Mercredi 10 novembre. Réquisitionnés par le gouvernement français, les premiers avions décollent de l’aéroport Félix-Houphouët-Boigny avec à leur bord des centaines d’expatriés aux allures de rapatriés d’Algérie. « Pour eux, c’est la valise ou le cercueil », dira d’ailleurs le soir, sur la chaîne LCI, un commentateur particulièrement exalté. Certains ont déjà fui, en bateau de pêche ou de plaisance, jusqu’au Ghana voisin. D’autres attendent à Lomé, transformé en parking aérien et en QG tactique avancé par l’armée
française. Mais que veut la France au juste ? Que cherche, où va Paris dans sa politique
ivoirienne ? Après une semaine de violence, de drame, parfois d’horreur, une chose est sûre : ni l’Élysée ni le Quai d’Orsay n’entendent dévier de l’application des accords de Marcoussis et d’Accra. « Les deux camps sont désormais affaiblis, aucun n’est en situation
de dominer l’autre, l’occasion est donc réelle de fragmenter ces blocs de haine et de les obliger à se réconcilier », juge un diplomate très proche du dossier, avant d’écarter le scénario à la haïtienne d’une déposition de Laurent Gbagbo : « Il est légitime auprès de l’ONU et de son Conseil de sécurité, je ne vois donc pas pourquoi la France prendrait ce
risque seule.» Cette personnalité, l’une de celles qui font la politique africaine de la France, se prononce par ailleurs contre toute « partition » de la Côte d’Ivoire et conclut qu’il n’y a pas d’autre solution que de tenir l’élection présidentielle à la date prévue.
« Wishful thinking » ? Sans doute.
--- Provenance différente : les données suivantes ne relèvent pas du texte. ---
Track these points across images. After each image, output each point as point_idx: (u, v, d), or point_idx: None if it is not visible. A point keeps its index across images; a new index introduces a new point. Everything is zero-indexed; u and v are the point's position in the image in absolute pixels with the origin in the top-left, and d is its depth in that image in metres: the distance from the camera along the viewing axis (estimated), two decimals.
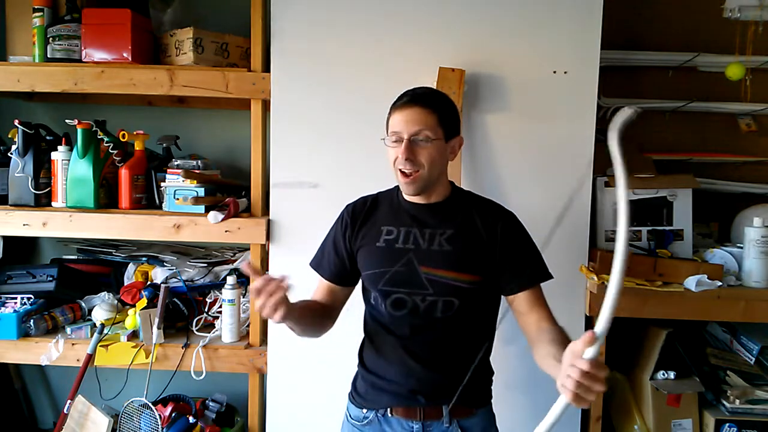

Mais la France, qui joue en matière ivoirienne sa crédibilité tutélaire dans ce qui fut son pré carré africain, ne veut plus jouer aux faiseurs et défaiseurs de rois comme à l’époque de Léon Mba, de Jacques Foccart et de l’opération Barracuda. « Il faut que ce soit clair : même si j’ai entendu ces derniers jours certains chefs d’État de la région parfaitement sensés nous suggérer cette solution, nous n’avons aucunement l’intention de renverser Gbagbo », précise notre homme. Reste donc à la France son fardeau : celui d’un arbitre juge et partie, contraint de par son passé colonial à une impossible neutralité aux yeux des protagonistes, sans cesse soupçonnée de jouer le jeu de l’adversaire. Une France qui ne gagne rien à confondre la défense du droit avec celle de ses intérêts. Une France dont la politique et la « vocation » africaines ressemblent à ce vestige des années Houphouët, années d’or, de gloire et de cacao rutilant, qu’est désormais l’hôtel Ivoire après le passage des pillards, mardi 9 novembre 2004 dans l’après-midi : un champ de désillusions.